Even still, the continuing disagreement over whether or not the dress code is sexist prompts many to think about the possibility of transitioning to a school uniform to squash controversy both immediately and effectively.
“If you look at just about any other country in the world, they all wear uniforms...They all look the same and the idea is that we take the focus off of what we’re wearing, so that we can concentrate on education,” said Buchmann.
“We’re really unique in that we want to be one of the countries that doesn’t have a uniform policy… What students don’t understand is that they have control over that. If you dress as though you respect yourself, always, we won’t have to have a dress code. But, as with most things in society, a few people screw up and ruin it for everybody,” she added.
Junior Dean of Students, Mrs. Jessica Mann said, “I would support a school uniform.” Her opinion comes from observations early on in her career.
“I started my career in New Orleans where every school has a uniform, but I didn’t have experience with uniforms as a student… I assumed kids would hate the uniforms, but that’s not what I found--most students liked not having to think about what to wear, never getting dress-coded, and not having to spend money on the latest fashions.”
As for the present-day, Mann said, “Right now, the dissonance between what is available for kids to buy and the MHS dress code causes kids to get dress-coded and that is often a negative interaction. I don’t like that.”
When Burns was dress-coded, she said she only wore her sweatshirt in the hallways because, “...the teachers don’t really care. It’s just the admin, mostly.” This supports the idea that some people care more about the dress code than others.
Buchmann summarized, “The other issue I have with the dress code is that it’s just not enforced. I have kids come to me by third block and they’re wearing tube tops. I have to make a conscious decision, ‘Do I do what I’m supposed to do, which is enforce the dress code, or do I put myself in an adversarial position with my student when two teachers failed before me?’
“...The problem with the dress code is that it breaks down when not everybody’s on the same page, when people refuse to enforce the rules. It pits student against student, student against teacher, teacher against teacher, and nothing good comes from it...I don’t want to have adversarial interactions with students.”
The overall consensus amongst those in the school is not to abolish the dress code in its entirety, but to adjust it so that its policies are more up to date with the 21st century, because nobody likes the negative reactions or interactions it creates. As Dentino stated,
“Fashion is an ever-changing industry.”
Mann sympathized with students like Dentino, “I understand that what is sold in stores creates a situation that can make it hard to adhere to (the) dress code at school. That said, stores are out to make money, not help students dress appropriately for school.”

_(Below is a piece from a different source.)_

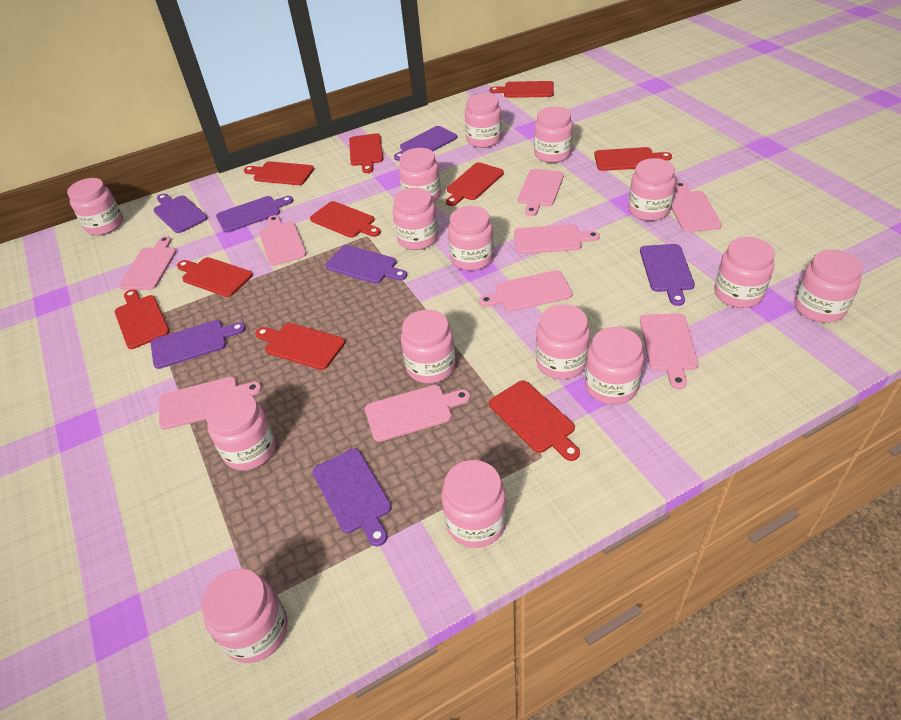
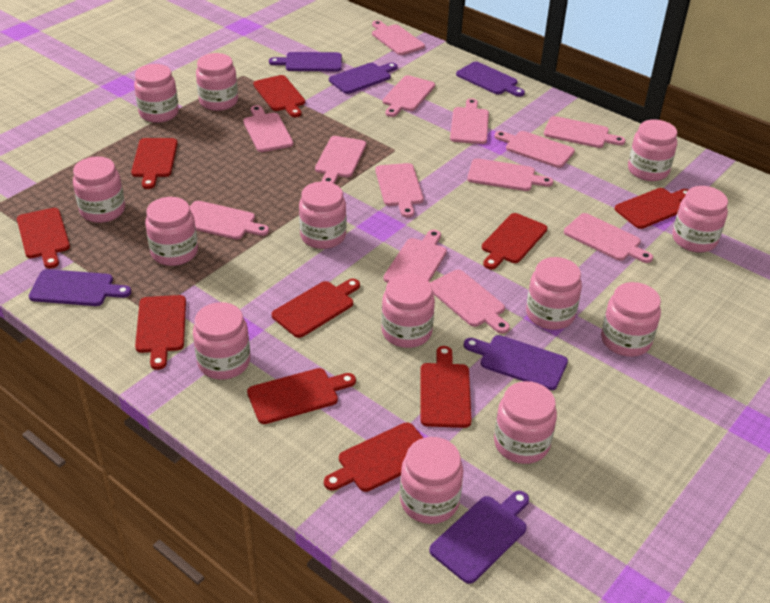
pink cutting board: 9 -> 13
pink jar: 15 -> 13
purple cutting board: 7 -> 6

Buchmann explained the situation best when she said, “It’s a very complicated topic because human beings are complicated… I don’t have the answers necessarily, but I do know that there are things that aren’t fair and equitable when you start looking at measurements of the body.”
Students, (teachers, and administrators), if you are intrigued and want to further explore this topic, Ana DeVries invites you to a school board meeting on Wednesday, November 10th, from 6 to 8 pm (location: TBD). There, she, Sarah Burns, and other students will be presenting their thoughts about a few of the dress code policies here at MHS; all are welcome to attend and share opinions.